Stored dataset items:
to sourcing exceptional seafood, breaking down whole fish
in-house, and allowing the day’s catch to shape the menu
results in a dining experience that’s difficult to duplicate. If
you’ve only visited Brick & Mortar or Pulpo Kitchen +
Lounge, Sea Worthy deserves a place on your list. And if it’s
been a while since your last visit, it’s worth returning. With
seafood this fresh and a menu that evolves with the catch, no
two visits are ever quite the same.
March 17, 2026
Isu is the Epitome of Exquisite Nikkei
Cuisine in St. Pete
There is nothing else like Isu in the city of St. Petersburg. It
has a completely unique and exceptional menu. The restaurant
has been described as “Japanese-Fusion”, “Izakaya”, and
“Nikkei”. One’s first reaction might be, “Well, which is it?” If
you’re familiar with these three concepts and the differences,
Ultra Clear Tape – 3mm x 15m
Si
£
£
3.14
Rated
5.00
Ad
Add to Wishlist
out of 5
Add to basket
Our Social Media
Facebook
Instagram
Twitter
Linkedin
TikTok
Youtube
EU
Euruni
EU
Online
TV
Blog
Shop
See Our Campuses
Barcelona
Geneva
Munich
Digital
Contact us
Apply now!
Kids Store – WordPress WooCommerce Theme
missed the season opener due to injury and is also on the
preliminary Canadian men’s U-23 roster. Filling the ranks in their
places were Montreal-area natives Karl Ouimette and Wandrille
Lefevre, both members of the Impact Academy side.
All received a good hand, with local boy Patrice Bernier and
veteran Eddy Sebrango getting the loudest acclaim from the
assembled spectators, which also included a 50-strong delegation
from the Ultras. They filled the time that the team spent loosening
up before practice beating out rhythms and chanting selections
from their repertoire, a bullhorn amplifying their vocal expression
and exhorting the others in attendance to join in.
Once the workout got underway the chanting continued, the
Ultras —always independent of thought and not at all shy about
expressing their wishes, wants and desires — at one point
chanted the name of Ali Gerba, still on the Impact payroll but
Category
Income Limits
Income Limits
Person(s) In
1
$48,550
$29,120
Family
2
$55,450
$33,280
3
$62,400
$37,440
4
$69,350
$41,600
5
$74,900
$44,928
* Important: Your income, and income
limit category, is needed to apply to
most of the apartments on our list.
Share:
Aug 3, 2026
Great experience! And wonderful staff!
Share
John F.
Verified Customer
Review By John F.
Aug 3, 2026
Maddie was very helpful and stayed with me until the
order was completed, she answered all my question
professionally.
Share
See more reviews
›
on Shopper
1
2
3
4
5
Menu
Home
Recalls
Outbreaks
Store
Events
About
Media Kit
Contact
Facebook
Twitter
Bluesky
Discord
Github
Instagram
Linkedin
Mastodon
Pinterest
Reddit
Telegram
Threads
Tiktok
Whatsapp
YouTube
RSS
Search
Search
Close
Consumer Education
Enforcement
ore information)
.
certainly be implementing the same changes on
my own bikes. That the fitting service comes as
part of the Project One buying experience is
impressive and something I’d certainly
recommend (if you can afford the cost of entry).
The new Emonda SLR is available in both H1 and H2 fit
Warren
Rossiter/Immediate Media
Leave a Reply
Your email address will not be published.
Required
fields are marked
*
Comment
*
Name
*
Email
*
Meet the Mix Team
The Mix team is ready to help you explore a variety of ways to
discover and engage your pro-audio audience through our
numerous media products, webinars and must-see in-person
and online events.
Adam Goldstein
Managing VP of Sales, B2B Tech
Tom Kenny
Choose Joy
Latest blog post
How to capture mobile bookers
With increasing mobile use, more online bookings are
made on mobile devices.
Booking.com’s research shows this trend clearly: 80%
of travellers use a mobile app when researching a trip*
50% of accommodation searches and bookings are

* What you are asked to do
Print out the data exactly once more.

* Output of the exercise
to sourcing exceptional seafood, breaking down whole fish
in-house, and allowing the day’s catch to shape the menu
results in a dining experience that’s difficult to duplicate. If
you’ve only visited Brick & Mortar or Pulpo Kitchen +
Lounge, Sea Worthy deserves a place on your list. And if it’s
been a while since your last visit, it’s worth returning. With
seafood this fresh and a menu that evolves with the catch, no
two visits are ever quite the same.
March 17, 2026
Isu is the Epitome of Exquisite Nikkei
Cuisine in St. Pete
There is nothing else like Isu in the city of St. Petersburg. It
has a completely unique and exceptional menu. The restaurant
has been described as “Japanese-Fusion”, “Izakaya”, and
“Nikkei”. One’s first reaction might be, “Well, which is it?” If
you’re familiar with these three concepts and the differences,
Ultra Clear Tape – 3mm x 15m
Si
£
£
3.14
Rated
5.00
Ad
Add to Wishlist
out of 5
Add to basket
Our Social Media
Facebook
Instagram
Twitter
Linkedin
TikTok
Youtube
EU
Euruni
EU
Online
TV
Blog
Shop
See Our Campuses
Barcelona
Geneva
Munich
Digital
Contact us
Apply now!
Kids Store – WordPress WooCommerce Theme
missed the season opener due to injury and is also on the
preliminary Canadian men’s U-23 roster. Filling the ranks in their
places were Montreal-area natives Karl Ouimette and Wandrille
Lefevre, both members of the Impact Academy side.
All received a good hand, with local boy Patrice Bernier and
veteran Eddy Sebrango getting the loudest acclaim from the
assembled spectators, which also included a 50-strong delegation
from the Ultras. They filled the time that the team spent loosening
up before practice beating out rhythms and chanting selections
from their repertoire, a bullhorn amplifying their vocal expression
and exhorting the others in attendance to join in.
Once the workout got underway the chanting continued, the
Ultras —always independent of thought and not at all shy about
expressing their wishes, wants and desires — at one point
chanted the name of Ali Gerba, still on the Impact payroll but
Category
Income Limits
Income Limits
Person(s) In
1
$48,550
$29,120
Family
2
$55,450
$33,280
3
$62,400
$37,440
4
$69,350
$41,600
5
$74,900
$44,928
* Important: Your income, and income
limit category, is needed to apply to
most of the apartments on our list.
Share:
Aug 3, 2026
Great experience! And wonderful staff!
Share
John F.
Verified Customer
Review By John F.
Aug 3, 2026
Maddie was very helpful and stayed with me until the
order was completed, she answered all my question
professionally.
Share
See more reviews
›
on Shopper
1
2
3
4
5
Menu
Home
Recalls
Outbreaks
Store
Events
About
Media Kit
Contact
Facebook
Twitter
Bluesky
Discord
Github
Instagram
Linkedin
Mastodon
Pinterest
Reddit
Telegram
Threads
Tiktok
Whatsapp
YouTube
RSS
Search
Search
Close
Consumer Education
Enforcement
ore information)
.
certainly be implementing the same changes on
my own bikes. That the fitting service comes as
part of the Project One buying experience is
impressive and something I’d certainly
recommend (if you can afford the cost of entry).
The new Emonda SLR is available in both H1 and H2 fit
Warren
Rossiter/Immediate Media
Leave a Reply
Your email address will not be published.
Required
fields are marked
*
Comment
*
Name
*
Email
*
Meet the Mix Team
The Mix team is ready to help you explore a variety of ways to
discover and engage your pro-audio audience through our
numerous media products, webinars and must-see in-person
and online events.
Adam Goldstein
Managing VP of Sales, B2B Tech
Tom Kenny
Choose Joy
Latest blog post
How to capture mobile bookers
With increasing mobile use, more online bookings are
made on mobile devices.
Booking.com’s research shows this trend clearly: 80%
of travellers use a mobile app when researching a trip*
50% of accommodation searches and bookings are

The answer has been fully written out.